The present invention relates, generally, to sensors, and, specifically, to level sensors for measuring fluid levels in multi-phase fluids.
Measurement of composition of multi-phase fluids, such as emulsions, is an important application in many industries. Determination of oil and water content of emulsions is essential at different stages in the crude oil production and refining stage. Characterization of emulsions is important in oil field management, separators, desalters, wastewater management systems, and oil quality control systems. It is important to know oil and water levels in mixtures obtained from a particular oil field to understand the overall health of the field, as well as to increase productivity and capacity of the field.
In vessel systems such as separators, oil and water and other components present in the emulsion obtained from the well are separated from each other with the help of gravity and a difference of density between different components of the emulsion. In such separators volume of components is determined by observing the interface levels, and using measurement markings on the separator columns. It is also important to measure levels of different components in an emulsion like water-oil at various stages of production of oil from a cost standpoint. Underestimating water content in a particular emulsion can lead to serious cost implications in terms of procurement of additional instruments for separating water from oil. Wastewater management is another application where it is important to characterize emulsions.
To measure oil-water composition in emulsions, demulsifiers are mixed with the emulsion and stirred to separate oil and water in the mixture. Typically, operators visually observe the level of water that gets accumulated to determine levels of water in the emulsion. This technique is prone to human errors and may lead to subsequent errors in selection of demulsifiers required to be used in vessel management systems, waste water management systems and the like.
Many types of level and interface instruments have been contemplated over the years and a subset of those have been commercialized. Among those are gamma-ray sensors, guided wave sensors, magnetostrictive sensors, microwave sensors, ultrasonic sensors, single plate capacitance/admittance sensors, segmented capacitance sensors, inductive sensors, and computed tomography sensors. Each of the sensors has advantages and disadvantages. Some of the sensors are prohibitively expensive for many users. Some of the sensors may require a cooling jacket to perform at operating temperatures (above 125° C.). Some interface instruments require a clear interface to work, which can be problematic when working with diffuse emulsions. Some are susceptible to fouling. Other sensors do not have the ability to provide a profile of the tank, but rather monitor discreet points in the desalting process. Systems using electrodes are susceptible to the shorting of electrodes in high salinity applications and are susceptible to fouling. Finally, many of these systems are complex and difficult to implement.

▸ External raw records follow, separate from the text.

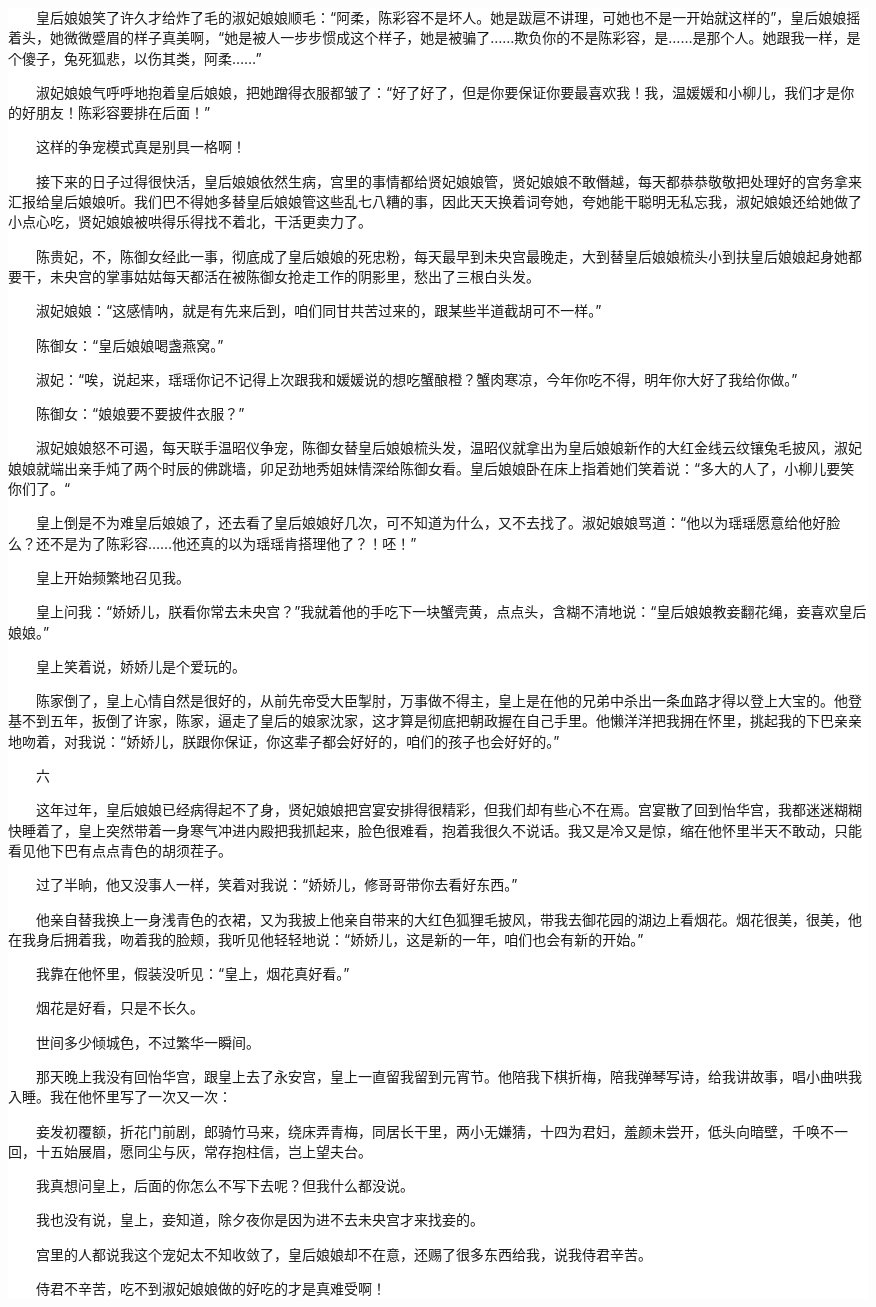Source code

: &emsp;&emsp;皇后娘娘笑了许久才给炸了毛的淑妃娘娘顺毛：“阿柔，陈彩容不是坏人。她是跋扈不讲理，可她也不是一开始就这样的”，皇后娘娘摇着头，她微微蹙眉的样子真美啊，“她是被人一步步惯成这个样子，她是被骗了……欺负你的不是陈彩容，是……是那个人。她跟我一样，是个傻子，兔死狐悲，以伤其类，阿柔……”  
  
&emsp;&emsp;淑妃娘娘气呼呼地抱着皇后娘娘，把她蹭得衣服都皱了：“好了好了，但是你要保证你要最喜欢我！我，温媛媛和小柳儿，我们才是你的好朋友！陈彩容要排在后面！”  
  
&emsp;&emsp;这样的争宠模式真是别具一格啊！  
  
&emsp;&emsp;接下来的日子过得很快活，皇后娘娘依然生病，宫里的事情都给贤妃娘娘管，贤妃娘娘不敢僭越，每天都恭恭敬敬把处理好的宫务拿来汇报给皇后娘娘听。我们巴不得她多替皇后娘娘管这些乱七八糟的事，因此天天换着词夸她，夸她能干聪明无私忘我，淑妃娘娘还给她做了小点心吃，贤妃娘娘被哄得乐得找不着北，干活更卖力了。  
  
&emsp;&emsp;陈贵妃，不，陈御女经此一事，彻底成了皇后娘娘的死忠粉，每天最早到未央宫最晚走，大到替皇后娘娘梳头小到扶皇后娘娘起身她都要干，未央宫的掌事姑姑每天都活在被陈御女抢走工作的阴影里，愁出了三根白头发。  
  
&emsp;&emsp;淑妃娘娘：“这感情呐，就是有先来后到，咱们同甘共苦过来的，跟某些半道截胡可不一样。”  
  
&emsp;&emsp;陈御女：“皇后娘娘喝盏燕窝。”  
  
&emsp;&emsp;淑妃：“唉，说起来，瑶瑶你记不记得上次跟我和媛媛说的想吃蟹酿橙？蟹肉寒凉，今年你吃不得，明年你大好了我给你做。”  
  
&emsp;&emsp;陈御女：“娘娘要不要披件衣服？”  
  
&emsp;&emsp;淑妃娘娘怒不可遏，每天联手温昭仪争宠，陈御女替皇后娘娘梳头发，温昭仪就拿出为皇后娘娘新作的大红金线云纹镶兔毛披风，淑妃娘娘就端出亲手炖了两个时辰的佛跳墙，卯足劲地秀姐妹情深给陈御女看。皇后娘娘卧在床上指着她们笑着说：“多大的人了，小柳儿要笑你们了。“  
  
&emsp;&emsp;皇上倒是不为难皇后娘娘了，还去看了皇后娘娘好几次，可不知道为什么，又不去找了。淑妃娘娘骂道：“他以为瑶瑶愿意给他好脸么？还不是为了陈彩容……他还真的以为瑶瑶肯搭理他了？！呸！”  
  
&emsp;&emsp;皇上开始频繁地召见我。  
  
&emsp;&emsp;皇上问我：“娇娇儿，朕看你常去未央宫？”我就着他的手吃下一块蟹壳黄，点点头，含糊不清地说：“皇后娘娘教妾翻花绳，妾喜欢皇后娘娘。”  
  
&emsp;&emsp;皇上笑着说，娇娇儿是个爱玩的。  
  
&emsp;&emsp;陈家倒了，皇上心情自然是很好的，从前先帝受大臣掣肘，万事做不得主，皇上是在他的兄弟中杀出一条血路才得以登上大宝的。他登基不到五年，扳倒了许家，陈家，逼走了皇后的娘家沈家，这才算是彻底把朝政握在自己手里。他懒洋洋把我拥在怀里，挑起我的下巴亲亲地吻着，对我说：“娇娇儿，朕跟你保证，你这辈子都会好好的，咱们的孩子也会好好的。”  
  
&emsp;&emsp;六  
  
&emsp;&emsp;这年过年，皇后娘娘已经病得起不了身，贤妃娘娘把宫宴安排得很精彩，但我们却有些心不在焉。宫宴散了回到怡华宫，我都迷迷糊糊快睡着了，皇上突然带着一身寒气冲进内殿把我抓起来，脸色很难看，抱着我很久不说话。我又是冷又是惊，缩在他怀里半天不敢动，只能看见他下巴有点点青色的胡须茬子。  
  
&emsp;&emsp;过了半晌，他又没事人一样，笑着对我说：“娇娇儿，修哥哥带你去看好东西。”  
  
&emsp;&emsp;他亲自替我换上一身浅青色的衣裙，又为我披上他亲自带来的大红色狐狸毛披风，带我去御花园的湖边上看烟花。烟花很美，很美，他在我身后拥着我，吻着我的脸颊，我听见他轻轻地说：“娇娇儿，这是新的一年，咱们也会有新的开始。”  
  
&emsp;&emsp;我靠在他怀里，假装没听见：“皇上，烟花真好看。”  
  
&emsp;&emsp;烟花是好看，只是不长久。  
  
&emsp;&emsp;世间多少倾城色，不过繁华一瞬间。  
  
&emsp;&emsp;那天晚上我没有回怡华宫，跟皇上去了永安宫，皇上一直留我留到元宵节。他陪我下棋折梅，陪我弹琴写诗，给我讲故事，唱小曲哄我入睡。我在他怀里写了一次又一次：  
  
&emsp;&emsp;妾发初覆额，折花门前剧，郎骑竹马来，绕床弄青梅，同居长干里，两小无嫌猜，十四为君妇，羞颜未尝开，低头向暗壁，千唤不一回，十五始展眉，愿同尘与灰，常存抱柱信，岂上望夫台。  
  
&emsp;&emsp;我真想问皇上，后面的你怎么不写下去呢？但我什么都没说。  
  
&emsp;&emsp;我也没有说，皇上，妾知道，除夕夜你是因为进不去未央宫才来找妾的。  
  
&emsp;&emsp;宫里的人都说我这个宠妃太不知收敛了，皇后娘娘却不在意，还赐了很多东西给我，说我侍君辛苦。  
  
&emsp;&emsp;侍君不辛苦，吃不到淑妃娘娘做的好吃的才是真难受啊！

Some existing sensor systems have used individual capacitive elements to measure fluid levels. A key limitation of those sensor systems is their inability to simultaneously quantify several components in the liquid. Capacitance methods have been used to measure dielectric constant of a liquid using specially designed electrodes for capacitance measurements. These designs are restricted by the need for separate types of electrodes for capacitance measurements and for conductivity measurements. Inductor capacitor circuits also have been used to monitor the fluid level in a container using an electromagnetic resonator where change in capacitance was related to fluid level and fluid type. However, it has been the consensus of those of ordinary skill in the art that the filling of the resonator by a conducting liquid increased the uncertainties and noise in measurements by about one order of magnitude as compared to the values in a non-conducting fluid such as in air. However, these methods do not provide accurate measurements of concentrations of individual analytes at the limits of their minimum and maximum concentrations in the mixture.
With existing sensor systems, no one system is capable of delivering a combination of low cost, high sensitivity, favorable signal-to-noise ratio, high selectivity, high accuracy, and high data acquisition speeds. Additionally no existing system has been described as capable of accurately characterizing or quantifying fluid mixtures where one of the fluids is at a low concentration.
Hence, there is a need for a method and a system that aids in automated measurement of components of a multi-phase fluid.